Le caractère politique du titre ne repose pas sur un programme détaillé ni sur une liste de revendications. Il se situe davantage dans l’énergie même du morceau. TOTAL REVERENDS rappelle que le rock peut encore être un espace de confrontation, un endroit où l’on refuse l’anesthésie générale et où le plaisir physique de la musique n’exclut jamais la pensée.
Le plus intéressant reste peut-être cette euphorie presque paradoxale qui traverse « What You Lost ». Le groupe ne se contente pas de dresser l’inventaire des défaites. Il semble suggérer que reconnaître ce qui a été perdu constitue déjà le début d’un mouvement inverse. Nommer l’absence, c’est peut-être commencer à lui donner une forme.
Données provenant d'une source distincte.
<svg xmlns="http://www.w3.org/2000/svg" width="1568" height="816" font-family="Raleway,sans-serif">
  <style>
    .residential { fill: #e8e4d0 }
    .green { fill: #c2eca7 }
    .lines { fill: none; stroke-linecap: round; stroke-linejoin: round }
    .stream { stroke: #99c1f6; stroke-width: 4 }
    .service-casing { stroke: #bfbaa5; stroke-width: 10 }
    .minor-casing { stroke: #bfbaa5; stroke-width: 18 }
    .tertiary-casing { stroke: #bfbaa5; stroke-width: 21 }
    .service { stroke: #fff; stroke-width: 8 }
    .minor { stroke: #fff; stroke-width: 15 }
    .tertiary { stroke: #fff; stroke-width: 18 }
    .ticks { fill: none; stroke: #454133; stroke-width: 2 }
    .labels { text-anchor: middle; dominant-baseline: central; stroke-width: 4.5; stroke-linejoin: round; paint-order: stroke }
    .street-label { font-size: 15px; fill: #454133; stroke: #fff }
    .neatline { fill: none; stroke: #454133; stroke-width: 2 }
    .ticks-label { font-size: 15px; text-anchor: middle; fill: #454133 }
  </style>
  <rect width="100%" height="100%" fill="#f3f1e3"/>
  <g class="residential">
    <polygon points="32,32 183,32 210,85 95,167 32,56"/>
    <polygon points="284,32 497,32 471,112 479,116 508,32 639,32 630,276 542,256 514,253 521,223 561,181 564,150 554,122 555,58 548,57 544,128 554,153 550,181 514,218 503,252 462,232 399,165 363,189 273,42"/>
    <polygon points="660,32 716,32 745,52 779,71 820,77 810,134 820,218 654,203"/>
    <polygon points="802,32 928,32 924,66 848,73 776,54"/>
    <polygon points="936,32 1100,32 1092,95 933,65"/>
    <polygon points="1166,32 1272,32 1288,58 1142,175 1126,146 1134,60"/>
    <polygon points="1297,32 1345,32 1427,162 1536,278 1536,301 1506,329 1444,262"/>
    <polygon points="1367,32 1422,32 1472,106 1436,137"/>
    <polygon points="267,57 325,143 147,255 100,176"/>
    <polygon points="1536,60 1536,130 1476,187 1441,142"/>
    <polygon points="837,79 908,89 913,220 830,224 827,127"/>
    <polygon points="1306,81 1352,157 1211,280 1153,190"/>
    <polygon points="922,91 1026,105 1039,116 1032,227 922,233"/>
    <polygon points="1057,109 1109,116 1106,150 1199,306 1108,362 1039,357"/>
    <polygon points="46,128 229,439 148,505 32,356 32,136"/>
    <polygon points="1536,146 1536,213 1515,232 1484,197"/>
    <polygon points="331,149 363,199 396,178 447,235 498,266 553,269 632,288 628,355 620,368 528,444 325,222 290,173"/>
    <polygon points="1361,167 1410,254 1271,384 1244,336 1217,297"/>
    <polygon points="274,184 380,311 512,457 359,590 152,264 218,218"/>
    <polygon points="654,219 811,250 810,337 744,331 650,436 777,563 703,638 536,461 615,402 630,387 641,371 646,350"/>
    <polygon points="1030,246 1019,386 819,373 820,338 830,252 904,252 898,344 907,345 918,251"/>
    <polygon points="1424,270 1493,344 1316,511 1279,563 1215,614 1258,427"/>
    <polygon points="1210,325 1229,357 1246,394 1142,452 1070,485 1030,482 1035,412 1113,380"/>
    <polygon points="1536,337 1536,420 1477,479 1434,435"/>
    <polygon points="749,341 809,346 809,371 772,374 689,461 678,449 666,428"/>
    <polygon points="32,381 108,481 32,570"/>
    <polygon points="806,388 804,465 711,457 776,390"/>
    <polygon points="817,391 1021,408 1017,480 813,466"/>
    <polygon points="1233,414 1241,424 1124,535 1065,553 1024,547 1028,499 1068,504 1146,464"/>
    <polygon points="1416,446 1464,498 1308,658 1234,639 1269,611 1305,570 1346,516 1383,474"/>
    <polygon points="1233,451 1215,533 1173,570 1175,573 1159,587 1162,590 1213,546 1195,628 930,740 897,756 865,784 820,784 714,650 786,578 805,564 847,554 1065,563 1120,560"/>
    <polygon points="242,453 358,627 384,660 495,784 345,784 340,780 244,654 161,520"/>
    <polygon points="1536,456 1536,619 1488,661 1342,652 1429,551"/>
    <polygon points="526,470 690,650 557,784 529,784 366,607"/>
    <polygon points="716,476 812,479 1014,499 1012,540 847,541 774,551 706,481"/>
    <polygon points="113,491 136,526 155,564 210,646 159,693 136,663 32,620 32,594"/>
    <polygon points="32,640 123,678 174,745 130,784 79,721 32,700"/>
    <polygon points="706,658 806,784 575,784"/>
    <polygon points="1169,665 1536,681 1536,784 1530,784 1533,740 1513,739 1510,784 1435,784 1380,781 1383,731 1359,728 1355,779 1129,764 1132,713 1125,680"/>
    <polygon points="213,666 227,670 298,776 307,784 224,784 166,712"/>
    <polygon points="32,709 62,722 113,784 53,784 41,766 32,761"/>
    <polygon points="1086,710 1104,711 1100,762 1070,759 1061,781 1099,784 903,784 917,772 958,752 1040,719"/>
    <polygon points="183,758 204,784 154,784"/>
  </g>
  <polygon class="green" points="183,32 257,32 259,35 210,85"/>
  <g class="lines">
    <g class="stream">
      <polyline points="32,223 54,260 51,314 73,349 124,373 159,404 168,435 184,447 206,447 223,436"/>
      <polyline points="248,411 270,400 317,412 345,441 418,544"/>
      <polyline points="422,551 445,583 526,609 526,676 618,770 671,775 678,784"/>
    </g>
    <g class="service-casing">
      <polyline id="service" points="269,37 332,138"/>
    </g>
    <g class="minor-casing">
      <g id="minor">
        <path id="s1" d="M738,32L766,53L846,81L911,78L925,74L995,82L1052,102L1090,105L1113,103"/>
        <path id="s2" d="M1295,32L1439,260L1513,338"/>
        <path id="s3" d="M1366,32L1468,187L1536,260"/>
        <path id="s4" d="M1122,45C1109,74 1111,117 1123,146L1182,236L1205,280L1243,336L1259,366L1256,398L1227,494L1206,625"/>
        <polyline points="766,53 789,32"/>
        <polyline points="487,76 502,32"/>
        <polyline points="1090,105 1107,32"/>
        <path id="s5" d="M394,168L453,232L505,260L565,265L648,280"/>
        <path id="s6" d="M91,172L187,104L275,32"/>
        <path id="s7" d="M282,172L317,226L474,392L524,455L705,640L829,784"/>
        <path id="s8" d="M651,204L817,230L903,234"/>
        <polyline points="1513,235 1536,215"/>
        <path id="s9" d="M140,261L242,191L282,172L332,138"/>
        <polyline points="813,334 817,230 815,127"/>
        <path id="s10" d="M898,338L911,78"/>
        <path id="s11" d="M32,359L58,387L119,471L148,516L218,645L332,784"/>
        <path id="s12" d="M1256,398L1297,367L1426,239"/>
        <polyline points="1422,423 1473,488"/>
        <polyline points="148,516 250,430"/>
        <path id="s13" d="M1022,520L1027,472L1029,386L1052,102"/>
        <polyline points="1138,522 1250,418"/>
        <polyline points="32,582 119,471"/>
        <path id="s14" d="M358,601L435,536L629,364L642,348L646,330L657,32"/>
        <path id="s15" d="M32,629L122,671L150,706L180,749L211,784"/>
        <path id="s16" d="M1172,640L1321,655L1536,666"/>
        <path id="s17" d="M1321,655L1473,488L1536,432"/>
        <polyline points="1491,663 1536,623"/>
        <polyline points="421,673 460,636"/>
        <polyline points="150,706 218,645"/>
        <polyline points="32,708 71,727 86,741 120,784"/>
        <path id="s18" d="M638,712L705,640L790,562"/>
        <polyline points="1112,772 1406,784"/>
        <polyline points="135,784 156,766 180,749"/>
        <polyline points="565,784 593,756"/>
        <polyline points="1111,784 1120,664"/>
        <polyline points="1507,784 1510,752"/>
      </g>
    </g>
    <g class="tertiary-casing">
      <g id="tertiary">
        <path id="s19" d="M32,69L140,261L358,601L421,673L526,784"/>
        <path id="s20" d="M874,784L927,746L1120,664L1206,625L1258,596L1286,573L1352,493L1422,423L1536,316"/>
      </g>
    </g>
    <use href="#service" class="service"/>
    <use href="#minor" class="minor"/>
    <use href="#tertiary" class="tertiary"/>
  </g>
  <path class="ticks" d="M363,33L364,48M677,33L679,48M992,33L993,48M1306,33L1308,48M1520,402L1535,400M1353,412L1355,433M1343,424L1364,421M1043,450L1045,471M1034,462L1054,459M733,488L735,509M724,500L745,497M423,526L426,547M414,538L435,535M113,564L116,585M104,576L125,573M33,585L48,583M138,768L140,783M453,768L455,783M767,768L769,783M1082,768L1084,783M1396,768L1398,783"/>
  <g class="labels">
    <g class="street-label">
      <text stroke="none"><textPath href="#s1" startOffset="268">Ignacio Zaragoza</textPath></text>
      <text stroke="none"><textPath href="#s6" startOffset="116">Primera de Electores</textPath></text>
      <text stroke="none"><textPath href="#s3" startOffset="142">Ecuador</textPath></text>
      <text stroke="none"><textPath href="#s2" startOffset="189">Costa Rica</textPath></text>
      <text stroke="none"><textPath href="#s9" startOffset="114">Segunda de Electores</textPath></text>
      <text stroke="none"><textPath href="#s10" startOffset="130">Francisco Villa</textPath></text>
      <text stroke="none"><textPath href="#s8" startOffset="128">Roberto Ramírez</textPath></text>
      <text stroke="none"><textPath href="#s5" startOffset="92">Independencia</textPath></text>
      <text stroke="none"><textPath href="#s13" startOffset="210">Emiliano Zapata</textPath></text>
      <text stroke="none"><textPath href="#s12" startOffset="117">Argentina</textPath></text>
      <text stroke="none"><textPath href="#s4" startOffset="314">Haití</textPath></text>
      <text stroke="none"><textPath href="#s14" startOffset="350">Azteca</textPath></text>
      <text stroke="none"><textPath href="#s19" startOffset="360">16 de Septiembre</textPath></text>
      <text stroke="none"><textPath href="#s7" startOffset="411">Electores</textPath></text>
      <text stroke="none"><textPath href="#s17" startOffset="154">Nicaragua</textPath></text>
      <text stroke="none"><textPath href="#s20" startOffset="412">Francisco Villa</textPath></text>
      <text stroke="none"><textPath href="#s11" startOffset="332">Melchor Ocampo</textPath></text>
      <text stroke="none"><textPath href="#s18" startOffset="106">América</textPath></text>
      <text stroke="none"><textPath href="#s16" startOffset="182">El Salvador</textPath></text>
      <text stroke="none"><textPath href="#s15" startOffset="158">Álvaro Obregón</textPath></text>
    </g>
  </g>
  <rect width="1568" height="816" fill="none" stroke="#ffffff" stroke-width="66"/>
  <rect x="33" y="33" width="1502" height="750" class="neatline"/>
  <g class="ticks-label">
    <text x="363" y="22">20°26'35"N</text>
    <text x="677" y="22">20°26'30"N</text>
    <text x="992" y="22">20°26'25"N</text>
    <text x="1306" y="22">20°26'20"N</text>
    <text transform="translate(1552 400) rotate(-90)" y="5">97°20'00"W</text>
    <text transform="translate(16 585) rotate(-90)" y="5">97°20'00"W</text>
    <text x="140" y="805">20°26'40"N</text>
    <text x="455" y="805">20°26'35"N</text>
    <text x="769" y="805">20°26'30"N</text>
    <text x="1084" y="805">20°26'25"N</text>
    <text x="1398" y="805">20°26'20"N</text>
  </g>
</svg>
Et ce qui possède une forme peut encore être cherché, repris ou reconstruit.
TOTAL REVERENDS ne livre donc pas une élégie. « What You Lost » ressemble davantage à une messe électrique célébrée après l’effondrement, lorsque les fidèles ne savent plus très bien pourquoi ils sont venus mais sentent qu’ils doivent rester jusqu’au dernier accord.
La chanson pose une question sans offrir de réponse confortable. Elle laisse chacun repartir avec ses propres fantômes, ses compromis et ses anciennes promesses. Mais elle le fait à plein volume, comme pour rappeler que tout n’est peut-être pas encore perdu tant que quelqu’un trouve la force de faire assez de bruit pour s’en souvenir.